Among the records that follow, how many lines contain the word "autoShape"? Give the number and no other words.

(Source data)

******************************

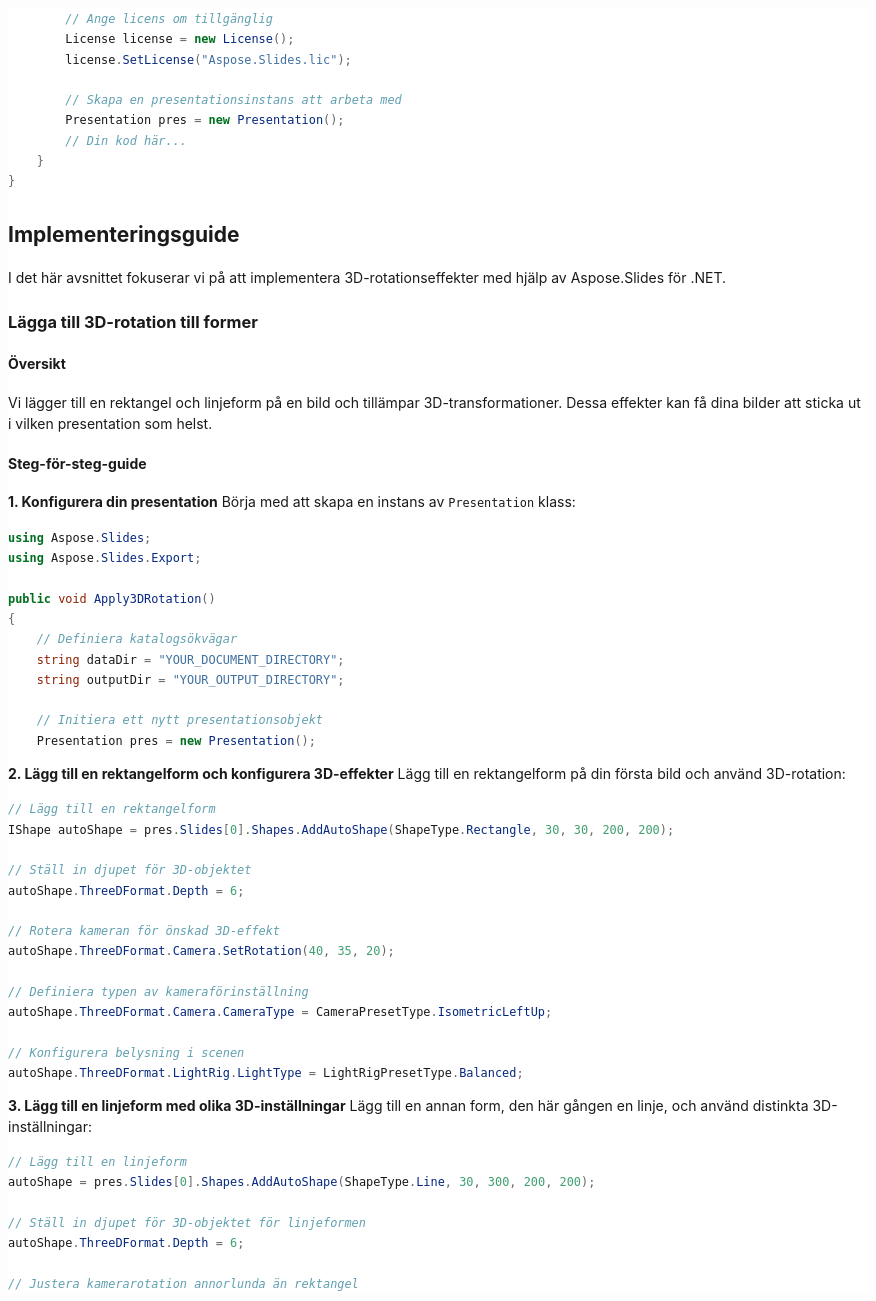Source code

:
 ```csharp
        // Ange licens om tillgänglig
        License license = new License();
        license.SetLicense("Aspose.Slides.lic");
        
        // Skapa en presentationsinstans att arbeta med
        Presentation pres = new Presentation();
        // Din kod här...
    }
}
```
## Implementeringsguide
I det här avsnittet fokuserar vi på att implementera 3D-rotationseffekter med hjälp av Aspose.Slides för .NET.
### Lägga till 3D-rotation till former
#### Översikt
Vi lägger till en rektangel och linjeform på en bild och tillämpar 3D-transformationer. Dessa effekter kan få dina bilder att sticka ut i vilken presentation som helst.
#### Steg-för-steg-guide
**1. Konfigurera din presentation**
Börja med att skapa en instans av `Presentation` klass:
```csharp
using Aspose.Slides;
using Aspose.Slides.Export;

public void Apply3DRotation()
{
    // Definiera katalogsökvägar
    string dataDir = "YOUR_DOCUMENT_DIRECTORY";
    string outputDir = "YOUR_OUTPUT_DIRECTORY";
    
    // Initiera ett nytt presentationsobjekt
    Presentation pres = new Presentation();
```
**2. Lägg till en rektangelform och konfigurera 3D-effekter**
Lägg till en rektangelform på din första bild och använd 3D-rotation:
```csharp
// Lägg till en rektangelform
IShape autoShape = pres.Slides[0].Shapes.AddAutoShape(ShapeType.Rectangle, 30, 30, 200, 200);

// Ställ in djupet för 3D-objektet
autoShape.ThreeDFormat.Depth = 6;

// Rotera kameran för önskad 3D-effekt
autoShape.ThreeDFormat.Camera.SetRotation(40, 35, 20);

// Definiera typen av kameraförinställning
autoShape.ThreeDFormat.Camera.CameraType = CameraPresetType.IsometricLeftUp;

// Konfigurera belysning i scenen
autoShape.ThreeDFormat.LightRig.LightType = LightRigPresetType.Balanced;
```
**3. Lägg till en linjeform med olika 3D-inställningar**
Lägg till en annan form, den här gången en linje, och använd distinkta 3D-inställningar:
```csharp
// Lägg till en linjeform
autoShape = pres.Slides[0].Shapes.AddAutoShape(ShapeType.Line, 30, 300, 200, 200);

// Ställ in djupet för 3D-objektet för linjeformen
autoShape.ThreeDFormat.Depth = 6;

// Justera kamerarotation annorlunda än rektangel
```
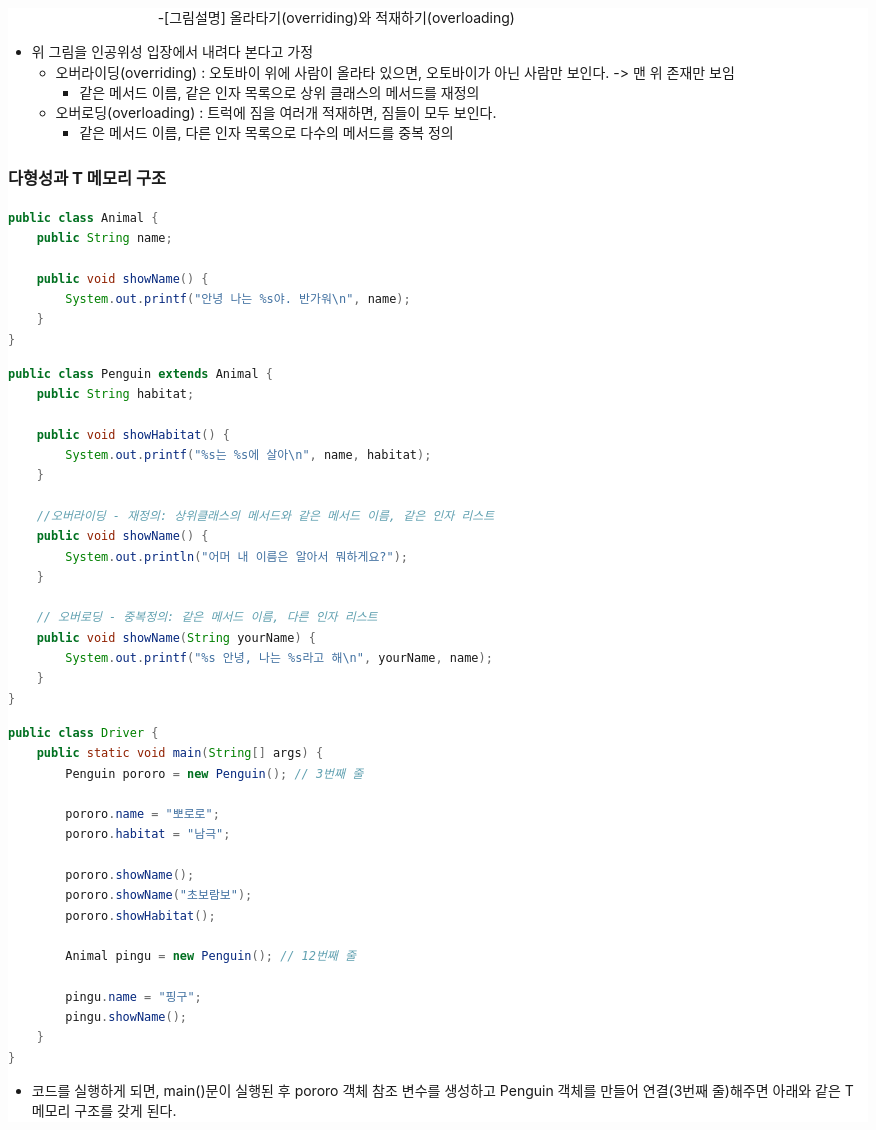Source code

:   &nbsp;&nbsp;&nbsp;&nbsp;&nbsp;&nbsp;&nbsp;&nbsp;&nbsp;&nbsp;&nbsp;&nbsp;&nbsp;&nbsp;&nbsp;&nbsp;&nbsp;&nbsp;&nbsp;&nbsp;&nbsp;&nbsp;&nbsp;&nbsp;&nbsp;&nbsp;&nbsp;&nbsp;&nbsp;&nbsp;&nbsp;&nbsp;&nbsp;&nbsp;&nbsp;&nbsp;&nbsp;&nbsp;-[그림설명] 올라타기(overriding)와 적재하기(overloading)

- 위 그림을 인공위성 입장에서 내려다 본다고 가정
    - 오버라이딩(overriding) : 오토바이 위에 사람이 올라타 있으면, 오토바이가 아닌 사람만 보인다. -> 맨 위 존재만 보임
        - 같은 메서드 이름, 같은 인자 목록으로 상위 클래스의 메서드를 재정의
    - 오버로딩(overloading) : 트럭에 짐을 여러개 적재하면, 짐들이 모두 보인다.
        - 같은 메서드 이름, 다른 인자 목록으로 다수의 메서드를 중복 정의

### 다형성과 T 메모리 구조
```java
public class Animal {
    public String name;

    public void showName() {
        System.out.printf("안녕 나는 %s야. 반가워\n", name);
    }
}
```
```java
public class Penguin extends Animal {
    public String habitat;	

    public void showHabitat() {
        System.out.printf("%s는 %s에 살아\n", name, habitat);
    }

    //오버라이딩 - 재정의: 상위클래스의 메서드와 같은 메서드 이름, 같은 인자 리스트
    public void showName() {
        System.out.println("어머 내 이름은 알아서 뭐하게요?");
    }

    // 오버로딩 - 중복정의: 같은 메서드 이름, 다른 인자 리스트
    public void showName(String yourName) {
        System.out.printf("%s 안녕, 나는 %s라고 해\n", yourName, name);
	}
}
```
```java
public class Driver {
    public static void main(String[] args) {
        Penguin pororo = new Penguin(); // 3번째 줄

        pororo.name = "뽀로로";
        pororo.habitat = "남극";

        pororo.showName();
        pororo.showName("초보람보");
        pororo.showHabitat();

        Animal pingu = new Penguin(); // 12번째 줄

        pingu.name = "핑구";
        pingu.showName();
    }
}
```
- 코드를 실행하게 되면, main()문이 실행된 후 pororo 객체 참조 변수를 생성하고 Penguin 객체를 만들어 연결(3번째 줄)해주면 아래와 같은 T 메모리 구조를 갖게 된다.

******************************

Solution — 7